Mr Dimitriadis says the EESC is pleased that the regulations proposed in the Pact invoke the principles of solidarity and fair sharing of responsibility, but believes the solidarity obligations of the states of first entry to be disproportionate. The procedures provide no assurances for relocation. There are only mandatory border procedures without an automatic sharing mechanism. “Put simply, solidarity, in the form of relocation, cannot be voluntary. Solidarity needs to be automatic and it needs to be binding. We need to have mandatory relocations without a question mark, without red tape or bureaucracy hampering them.”

Panagiotis Gkofas, rapporteur for the opinion on asylum procedures under the new pact, is pessimistic about the outcome of the pact’s implementation: “Ultimately, the proposed regulations will place a huge burden on the Member States of southern Europe, with the inevitable consequence that the regulations will be inapplicable and will fail to achieve their intended result. These Member States will have no choice but to become either detention or pre-departure centres for human beings, for a period of up to six or seven months, if not more, until the outcome of the procedures is known, resulting in situations that are much worse than before.”

According to Mr Gkofas, Member States will end up being de facto forced “to reject many asylum applications, even those that meet the conditions for asylum to be granted, in order to avoid increasing numbers of people being held together in inhumane conditions”.

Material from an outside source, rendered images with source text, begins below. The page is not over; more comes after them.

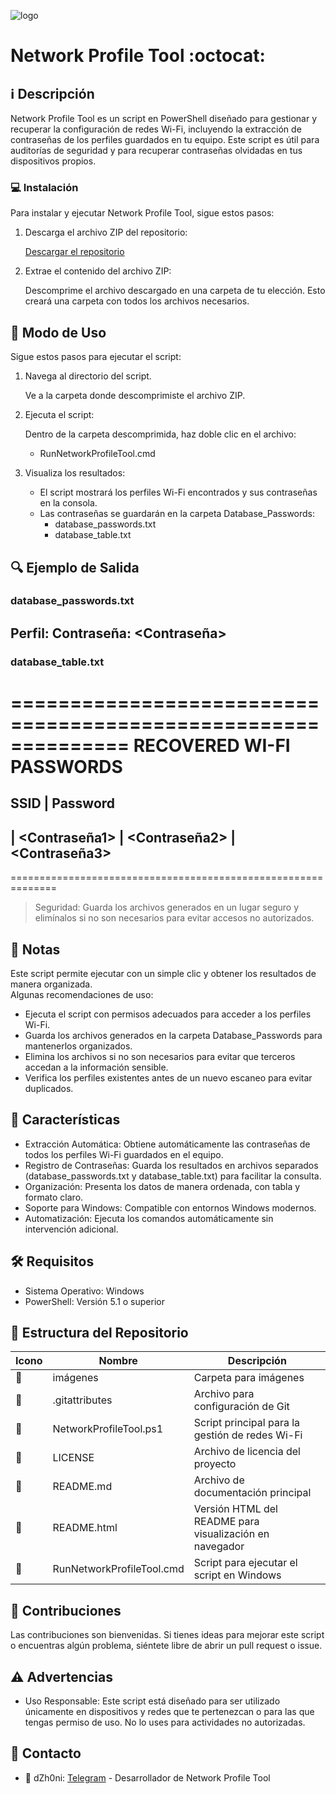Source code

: ﻿![logo](https://multianime.com.mx/wp-content/uploads/2020/08/anime-404-gomen-.jpg)

# Network Profile Tool :octocat:

## :information_source: Descripción
Network Profile Tool es un script en PowerShell diseñado para gestionar y recuperar la configuración de redes Wi-Fi, incluyendo la extracción de contraseñas de los perfiles guardados en tu equipo. Este script es útil para auditorías de seguridad y para recuperar contraseñas olvidadas en tus dispositivos propios.

### :computer: Instalación

Para instalar y ejecutar Network Profile Tool, sigue estos pasos:

1. Descarga el archivo ZIP del repositorio:

   [Descargar el repositorio](https://github.com/dzh0ni/WiFi-Key-Harvester/archive/refs/heads/main.zip)

2. Extrae el contenido del archivo ZIP:

   Descomprime el archivo descargado en una carpeta de tu elección. Esto creará una carpeta con todos los archivos necesarios.

## :rocket: Modo de Uso

Sigue estos pasos para ejecutar el script:

1. Navega al directorio del script.

   Ve a la carpeta donde descomprimiste el archivo ZIP. 

2. Ejecuta el script:

   Dentro de la carpeta descomprimida, haz doble clic en el archivo:

   - RunNetworkProfileTool.cmd

3. Visualiza los resultados:
   - El script mostrará los perfiles Wi-Fi encontrados y sus contraseñas en la consola.
   - Las contraseñas se guardarán en la carpeta Database_Passwords:
     - database_passwords.txt
     - database_table.txt

## :mag: Ejemplo de Salida

### database_passwords.txt
Perfil: <Nombre del Perfil>
Contraseña: <Contraseña>
-----------------------------------

### database_table.txt
==============================================================
             RECOVERED WI-FI PASSWORDS
==============================================================
SSID                                   | Password           
--------------------------------------------------------------
<Perfil1>                              | <Contraseña1>
<Perfil2>                              | <Contraseña2>
<Perfil3>                              | <Contraseña3>
--------------------------------------------------------------
==============================================================

> Seguridad: Guarda los archivos generados en un lugar seguro y elimínalos si no son necesarios para evitar accesos no autorizados.

## :bookmark_tabs: Notas
Este script permite ejecutar con un simple clic y obtener los resultados de manera organizada.  
Algunas recomendaciones de uso:

- Ejecuta el script con permisos adecuados para acceder a los perfiles Wi-Fi.  
- Guarda los archivos generados en la carpeta Database_Passwords para mantenerlos organizados.  
- Elimina los archivos si no son necesarios para evitar que terceros accedan a la información sensible.  
- Verifica los perfiles existentes antes de un nuevo escaneo para evitar duplicados.  

## :star2: Características

- Extracción Automática: Obtiene automáticamente las contraseñas de todos los perfiles Wi-Fi guardados en el equipo.  
- Registro de Contraseñas: Guarda los resultados en archivos separados (database_passwords.txt y database_table.txt) para facilitar la consulta.  
- Organización: Presenta los datos de manera ordenada, con tabla y formato claro.  
- Soporte para Windows: Compatible con entornos Windows modernos.  
- Automatización: Ejecuta los comandos automáticamente sin intervención adicional.  

## :hammer_and_wrench: Requisitos

- Sistema Operativo: Windows  
- PowerShell: Versión 5.1 o superior  

## :open_file_folder: Estructura del Repositorio

| Icono            | Nombre                        | Descripción                                          |
|------------------|-------------------------------|------------------------------------------------------|
| :file_folder:    | imágenes                      | Carpeta para imágenes                                |
| :file_folder:    | .gitattributes                | Archivo para configuración de Git                    |
| :page_facing_up: | NetworkProfileTool.ps1        | Script principal para la gestión de redes Wi-Fi      |
| :page_facing_up: | LICENSE                       | Archivo de licencia del proyecto                     |
| :page_facing_up: | README.md                     | Archivo de documentación principal                   |
| :page_facing_up: | README.html                   | Versión HTML del README para visualización en navegador |
| :page_facing_up: | RunNetworkProfileTool.cmd     | Script para ejecutar el script en Windows           |

## :star2: Contribuciones

Las contribuciones son bienvenidas. Si tienes ideas para mejorar este script o encuentras algún problema, siéntete libre de abrir un pull request o issue.

## :warning: Advertencias

- Uso Responsable: Este script está diseñado para ser utilizado únicamente en dispositivos y redes que te pertenezcan o para las que tengas permiso de uso. No lo uses para actividades no autorizadas.

## :email: Contacto 

- :busts_in_silhouette: dZh0ni: [Telegram](https://t.me/dZh0ni_Dev) - Desarrollador de Network Profile Tool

The legislation analysed in the opinions includes the proposals for a regulation on asylum and migration management and for a regulation addressing situations of migration crisis and force majeure. Three of the nine instruments contained in the new pact are also scrutinised: a new screening regulation; an amended proposal revising the asylum procedures regulation and an amended proposal for a recast Eurodac regulation.
The EESC recognises the importance of the proposals having the legal status of a regulation, which is binding and directly applicable in the Member States. In order to become a fully-fledged policy, however, all the relevant proposed regulations will need to be adopted concurrently.

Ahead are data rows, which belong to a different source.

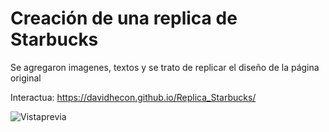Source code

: # Creación de una replica de Starbucks
Se agregaron imagenes, textos y se trato de replicar el diseño de la página original 

Interactua: https://davidhecon.github.io/Replica_Starbucks/

![Vistaprevia](https://i.postimg.cc/3NC4gxvD/imagen.png)
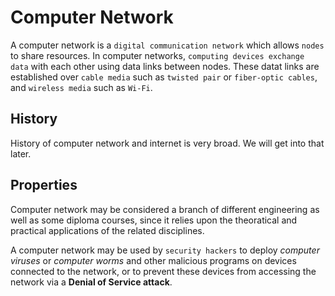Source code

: # Computer Network

A computer network is a `digital communication network` which allows `nodes` to share resources. In computer networks, `computing devices exchange data` with each other using data links between nodes. These datat links are established over `cable media` such as `twisted pair` or `fiber-optic cables`, and `wireless media` such as `Wi-Fi`.

## History

History of computer network and internet is very broad. We will get into that later.

## Properties

Computer network may be considered a branch of different engineering as well as some diploma courses, since it relies upon the theoratical and practical applications of the related disciplines.

A computer network may be used by `security hackers` to deploy _computer viruses_ or _computer worms_ and other malicious programs on devices connected to the network, or to prevent these devices from accessing the network via a **Denial of Service attack**.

Among other matters, the EESC discusses the proposed policy of return to countries of origin, which may be fraught with problems, as the EU will be forced to rely on the willingness of these countries, whether of origin or transfer – to collaborate. This is why those countries should be given clear incentives and disincentives

The EESC welcomes the introduction of a crisis and ‘force majeure’ component in the field of migration and asylum. While the crisis and ‘force majeure’ regulation provides a window of opportunity for binding solidarity, however, it covers procedural support rather than emergency solidarity measures. Solidarity is undermined by the complex and bureaucratic procedures required to implement it.
The EESC expresses concerns about the new border procedures, especially as regards protecting the right to request asylum. It also objects to the use of ill-defined legal concepts such as “security threat” and “public order” or the flawed concept of “countries with low asylum recognition rates”, which give rise to legal uncertainty.

In the EESC’s view, the proposals leave many questions unanswered, such as how and where people are going to be kept during the border procedure and how to avoid a state of legal limbo by guaranteeing the right to effective judicial protection.

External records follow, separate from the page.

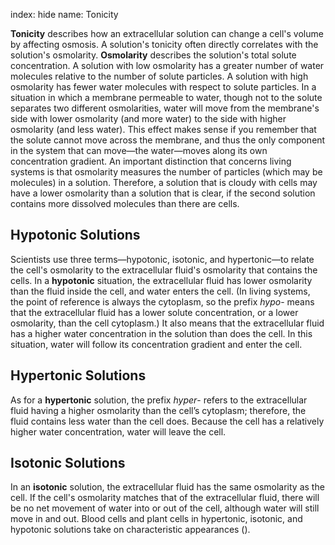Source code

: index: hide
name: Tonicity

 **Tonicity** describes how an extracellular solution can change a cell's volume by affecting osmosis. A solution's tonicity often directly correlates with the solution's osmolarity.  **Osmolarity** describes the solution's total solute concentration. A solution with low osmolarity has a greater number of water molecules relative to the number of solute particles. A solution with high osmolarity has fewer water molecules with respect to solute particles. In a situation in which a membrane permeable to water, though not to the solute separates two different osmolarities, water will move from the membrane's side with lower osmolarity (and more water) to the side with higher osmolarity (and less water). This effect makes sense if you remember that the solute cannot move across the membrane, and thus the only component in the system that can move—the water—moves along its own concentration gradient. An important distinction that concerns living systems is that osmolarity measures the number of particles (which may be molecules) in a solution. Therefore, a solution that is cloudy with cells may have a lower osmolarity than a solution that is clear, if the second solution contains more dissolved molecules than there are cells.

## Hypotonic Solutions

Scientists use three terms—hypotonic, isotonic, and hypertonic—to relate the cell's osmolarity to the extracellular fluid's osmolarity that contains the cells. In a  **hypotonic** situation, the extracellular fluid has lower osmolarity than the fluid inside the cell, and water enters the cell. (In living systems, the point of reference is always the cytoplasm, so the prefix  *hypo*- means that the extracellular fluid has a lower solute concentration, or a lower osmolarity, than the cell cytoplasm.) It also means that the extracellular fluid has a higher water concentration in the solution than does the cell. In this situation, water will follow its concentration gradient and enter the cell.

## Hypertonic Solutions

As for a  **hypertonic** solution, the prefix  *hyper*- refers to the extracellular fluid having a higher osmolarity than the cell’s cytoplasm; therefore, the fluid contains less water than the cell does. Because the cell has a relatively higher water concentration, water will leave the cell.

## Isotonic Solutions

In an  **isotonic** solution, the extracellular fluid has the same osmolarity as the cell. If the cell's osmolarity matches that of the extracellular fluid, there will be no net movement of water into or out of the cell, although water will still move in and out. Blood cells and plant cells in hypertonic, isotonic, and hypotonic solutions take on characteristic appearances ().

The asylum procedure regulation should make solidarity mandatory when it comes to relocation: without such a provision and unless procedures are created to allow people to apply for asylum in EU Member States without the need to cross EU borders, in practical terms, the regulation will not work. Furthermore, the EESC urges the Commission to take special care of families with children and unaccompanied minors, stating that it is unacceptable for a child to only be considered as such under the age of 12 and not 18, which is contrary to international law.